According to Byzantine chronicler Laonikos Chalkokondyles, Sultan Mehmed II ordered Vlad to continue Wallachian tribute payments to the porte, in addition to also sending 500 children. However, Vlad refused to comply with these demands.

== Expedition ==

In December 1461, Ottoman commanders Hamza Pasha and Yunus Bey intended to ambush and capture Vlad the Impaler in the Danube area. Their plan had failed, as the Ottoman army was defeated by Wallachian forces, with Hamza Pasha and Yunus Bey subsequently impaled after getting sent to Târgoviște as prisoners.

After the elimination of Hamza Pasha and Yunus Bey, Vlad's forces raided the Giurgiu fortress and settlements across the south Danube. Chronicler Laonikos Chalkokondyles stated that the Wallachians were "completely destroying the inhabitants, together with their women and children, and set fire to their houses, burning everything where they went". Later on, Vlad ordered in fluent Turkish to the garrison commander of Giurgiu to open the entrance into the fortress, with the commander complying to this order. The Ottoman garrison was subsequently slaughtered and fortress was sacked, with Vlad's Danube expedition concluding on January 1462.

== Aftermath ==

The Wallachian forces of Vlad the Impaler successfully devastated the settlements across the Danube and sacked Giurgiu fortress. In February 1462, Vlad in his letter to Matthias Corvinus claimed to have killed over "23,884 Turks and Bulgarians" as a result of his expedition. In the same letter, he provides a breakdown by location for some of the killings: At Oblucitza and Novoselo, 1,350; at Durostor, Cirtal, and Drido-potrom, 6,840; at Orsova, 343; at Vectrem, 840; at Turtucaia, 630; at Marotim, 210; at Giurgiu, 6,414; at Turnu, Batin and Novigrad, 384; at Sistov, 410; At Nicopolis, Samovit, and Ghighen, 1,138; at Rahova, 1,460.

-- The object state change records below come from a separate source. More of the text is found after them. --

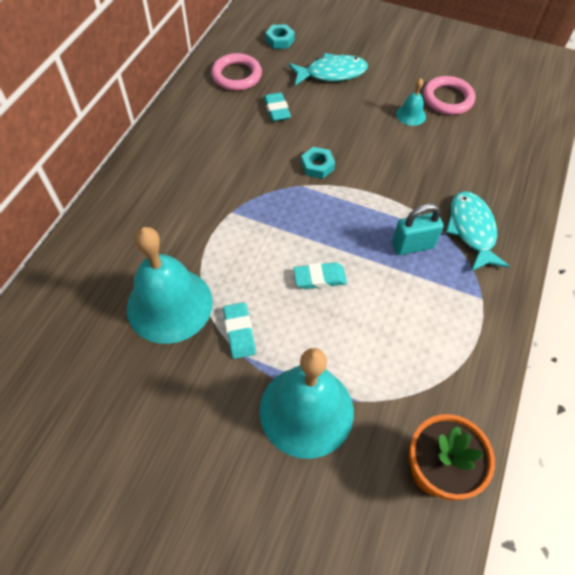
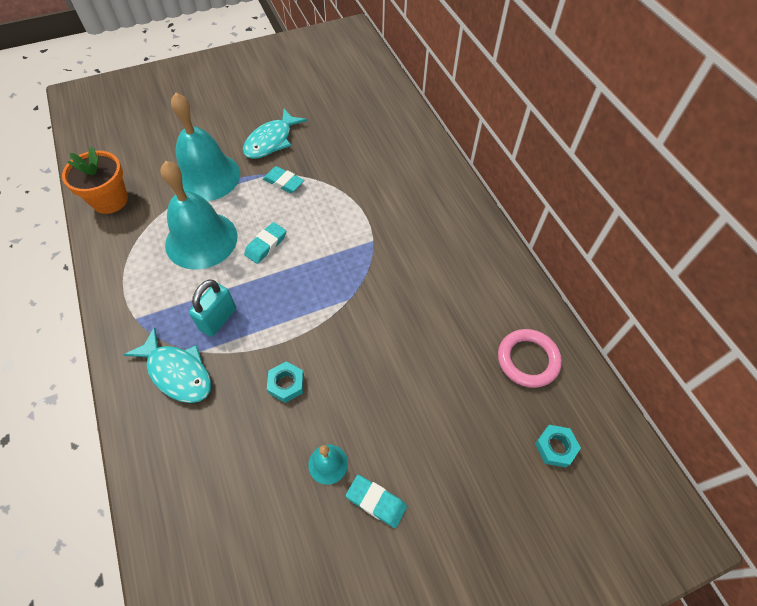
camera: 135 degrees right, 0 degrees up
turquoise bell [127,227,213,344] -> turquoise bell moved to [160,161,237,270]
turquoise eraser [264,92,291,122] -> turquoise eraser moved to [346,475,407,528]
turquoise fish [289,53,368,85] -> turquoise fish moved to [243,109,307,159]
turquoise nut [301,147,335,179] -> turquoise nut moved to [267,361,304,403]
pink ring [423,76,475,115] -> none

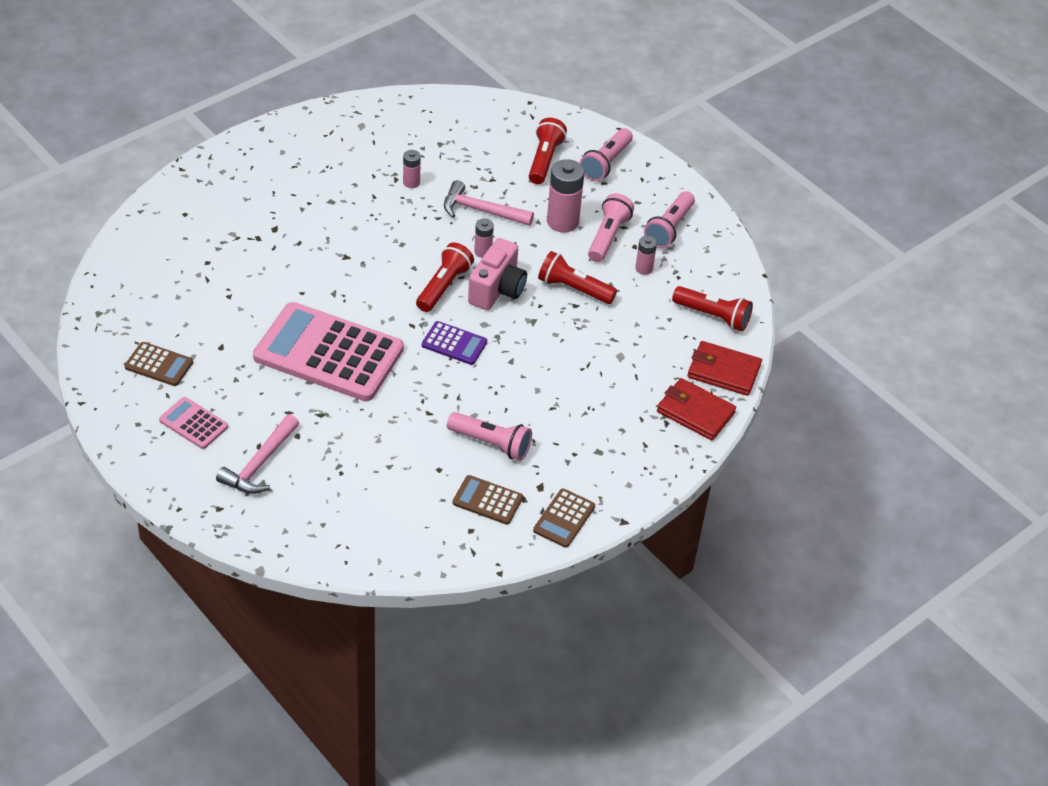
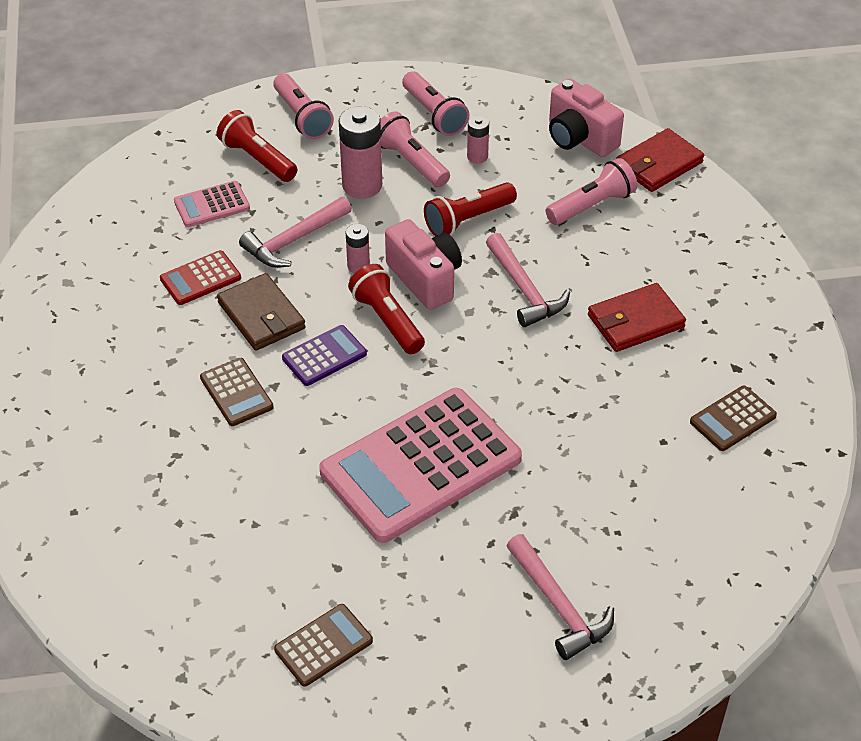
camera: 55 degrees left, 0 degrees up
pink calculator [159,397,228,449] -> pink calculator moved to [174,181,250,227]
pink battery [403,150,421,188] -> red calculator [160,250,241,305]
purple calculator [422,321,487,365] -> purple calculator moved to [282,325,367,386]
pink flashlight [447,412,532,461] -> pink flashlight moved to [546,158,637,225]
brown calculator [533,489,595,548] -> brown calculator moved to [200,358,274,426]
red wallet [657,378,736,441] -> red wallet moved to [588,283,686,352]
red flashlight [672,286,753,331] -> pink camera [549,79,624,157]
none -> brown wallet [217,273,306,351]
none -> pink hammer [486,233,570,327]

The goals of Vlad's Danube expedition was to frighten the Ottoman forces and eliminate their defenses on both banks of the river, burning the crossings into Wallachia in hopes of preventing Ottoman punitive campaigns. However, Vlad's provocations subsequently led Sultan Mehmed II personally leading his army into Wallachia in order to oust Vlad from power.